I went ahead and took a bit the bullet and switched over a couple smaller if-it-breaks-no-one-will-call-screaming projects to the recent App Engine feature, the Gitub hook.
It’s like git push-to-deploy, but it’s not
If you used the other git method that Google offered, the github hook works similar, sorta. The key difference is that that when you pushed via git directly to the Google source repo, you’d get the build pack right there on your console and it would spew forth interesting and useful messages when things were catching on fire.

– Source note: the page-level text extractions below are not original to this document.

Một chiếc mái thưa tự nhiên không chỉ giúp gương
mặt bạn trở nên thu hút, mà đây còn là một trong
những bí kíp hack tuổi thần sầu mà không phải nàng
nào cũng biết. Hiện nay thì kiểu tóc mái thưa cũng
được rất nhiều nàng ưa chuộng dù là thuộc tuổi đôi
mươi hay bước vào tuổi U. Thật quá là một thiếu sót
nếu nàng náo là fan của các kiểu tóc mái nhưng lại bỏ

The Github hook doesn’t do this (mind you it shouldn’t…it’s a post-hook). So if you need to verify that your recent merge into your master branch did in fact get pulled, packed and deployed you need to log into the Google Cloud console and check under Cloud Development to see how things went.
Humm, red can’t be good
Then you might notice some red icons saying your deploy failed and you then see messages like in the screenshot below.
You then again check the documentation and note that humm, automatic_scaling is correct but App Engine seems very angry about this. So you fiddle with it, only in the end to learn that removing it completely solves the problem (at least in terms of deploying with git).
What gives? The reality, similar tp my post on the builtins, is that pushing code via git (in this case Google’s git source repo or Github) can lead to unexpected results. This is fairly well documented in the App Engine tracker, but if you can’t be bothered to run a push via non-git repo methods and you need to change configuration, it’s not currently going to work for now.